In March 1996, the British government's health secretary acknowledged that bovine spongiform encephalopathy (BSE, mad cow disease) in cattle was probably the cause of the recent wave of Creutzfelt-Jacob disease in people. Within days, beef consumption plummeted, and nation after nation banned the importation of British beef.

BSE, which has been infecting large numbers of British cattle and dairy cows since the 1980s, is caused by the abnormal behavior of proteins called prions, which are neither viruses nor bacteria. The disease carves holes in the brains of animals, causing progressive and irreversible neurological degeneration. Prions also cause scrapie, a similar neurological disease in sheep, and researchers believe that the disease-causing prions were transmitted to cattle when they were fed the remains of butchered sheep as a high-protein supplement.

Since then, Creutzfelt-Jacob disease, a rare neurological disease that affects people, has increased in incidence in England. Historically, Creutzfelt-Jacob disease has struck people in their 60s. But the new strain is affecting people in their 20s, with a particularly high cluster among English dairy farmers.
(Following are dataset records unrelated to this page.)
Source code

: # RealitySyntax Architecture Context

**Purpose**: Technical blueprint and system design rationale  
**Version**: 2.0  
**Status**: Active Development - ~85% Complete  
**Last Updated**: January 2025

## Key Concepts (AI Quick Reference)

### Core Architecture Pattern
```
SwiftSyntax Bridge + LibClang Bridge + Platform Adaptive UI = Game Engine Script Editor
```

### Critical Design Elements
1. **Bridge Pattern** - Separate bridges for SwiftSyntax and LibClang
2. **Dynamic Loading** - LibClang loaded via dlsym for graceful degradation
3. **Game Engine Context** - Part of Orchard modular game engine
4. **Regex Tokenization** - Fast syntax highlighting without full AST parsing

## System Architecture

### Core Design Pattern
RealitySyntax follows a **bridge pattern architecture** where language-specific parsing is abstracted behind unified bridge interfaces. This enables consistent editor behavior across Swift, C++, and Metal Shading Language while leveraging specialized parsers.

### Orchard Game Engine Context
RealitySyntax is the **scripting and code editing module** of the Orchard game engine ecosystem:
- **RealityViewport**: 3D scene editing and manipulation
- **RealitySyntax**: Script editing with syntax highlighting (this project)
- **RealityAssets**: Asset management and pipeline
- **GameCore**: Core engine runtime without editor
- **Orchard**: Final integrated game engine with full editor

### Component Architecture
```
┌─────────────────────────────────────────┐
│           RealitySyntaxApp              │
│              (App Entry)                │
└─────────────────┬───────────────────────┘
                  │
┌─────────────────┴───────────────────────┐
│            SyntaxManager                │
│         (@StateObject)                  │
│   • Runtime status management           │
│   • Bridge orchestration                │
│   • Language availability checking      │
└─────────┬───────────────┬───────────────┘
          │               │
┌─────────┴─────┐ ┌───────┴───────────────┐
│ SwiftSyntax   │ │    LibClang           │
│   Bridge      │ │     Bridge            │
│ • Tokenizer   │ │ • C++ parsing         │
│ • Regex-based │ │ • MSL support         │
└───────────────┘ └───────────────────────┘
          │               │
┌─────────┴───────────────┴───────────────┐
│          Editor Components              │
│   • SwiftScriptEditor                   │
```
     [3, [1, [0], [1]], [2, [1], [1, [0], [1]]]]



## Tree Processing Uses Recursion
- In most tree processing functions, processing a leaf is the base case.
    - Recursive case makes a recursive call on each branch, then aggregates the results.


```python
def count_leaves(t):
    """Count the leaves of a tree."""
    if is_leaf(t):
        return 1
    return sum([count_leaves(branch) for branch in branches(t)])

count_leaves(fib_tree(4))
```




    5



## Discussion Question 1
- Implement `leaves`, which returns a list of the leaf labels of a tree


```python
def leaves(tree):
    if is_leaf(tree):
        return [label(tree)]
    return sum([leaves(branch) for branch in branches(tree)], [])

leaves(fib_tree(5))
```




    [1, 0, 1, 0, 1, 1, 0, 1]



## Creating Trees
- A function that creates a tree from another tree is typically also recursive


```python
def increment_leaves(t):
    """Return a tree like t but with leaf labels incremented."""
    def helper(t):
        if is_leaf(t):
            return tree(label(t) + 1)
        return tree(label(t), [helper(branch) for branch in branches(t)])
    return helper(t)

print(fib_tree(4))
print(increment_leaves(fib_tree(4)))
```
Although there's no definitive evidence that eating BSE-tainted meat causes Creutzfelt-Jacob disease, the link is suspected.

The disease process appears to involve microglia, a type of brain and nervous system cell that normally collects metabolic waste products from nerve tissues, according to Hans A. Kretzschmar, PhD, and his colleagues at the University of Gottingen, Germany. In recent studies, Kretzschmar found that killing microglia outright stopped the damage to brain cells, suggesting that microglia play a pivotal role in prion diseases.

So Kretzschmar focused on the behavior of microglia. In an experiment described in the journal Nature (March 28, 1996; 380:345-347), he determined that prion-stimulated microglia release large amounts of free radicals, particularly superoxide radicals and nitric oxide, which destroy normal brain cells. Another experiment by Kretzschmar showed that vitamin E and N acetyl-cysteine block this damage.

"Oxidative stress is involved in this mechanism," Kretzschmar and his colleagues wrote. "Microglia are also activated in murine [mouse] scrapie and there is evidence that microglia are stimulated by beta-amyloid [an undesirable brain protein] to produce neurotoxic agents. Microglia appear to be an important mediator of neuronal death in degenerative diseases of the brain."

Kretzschmar's findings are consistent with a growing body of research showing that free radical damage may cause other brain diseases, including Alzheimer's and Parkinson's diseases (Harman D, Age, 1995;18:97-119). In addition, the body's immune response to bacterial and viral infections releases large numbers of free radicals (Hickman P, et al., British Journal of Surgery, 1994;81:790-8).

It's conceivable that susceptibility to Creutzfelt-Jacob disease is aggravated by accumulating free radical, or oxidative, stresses. While there's no evidence vitamin E can cure BSE or Creutzfelt-Jacob disease, Kretzschmar's research points to a potential role of antioxidant therapy in slowing the disease's progression.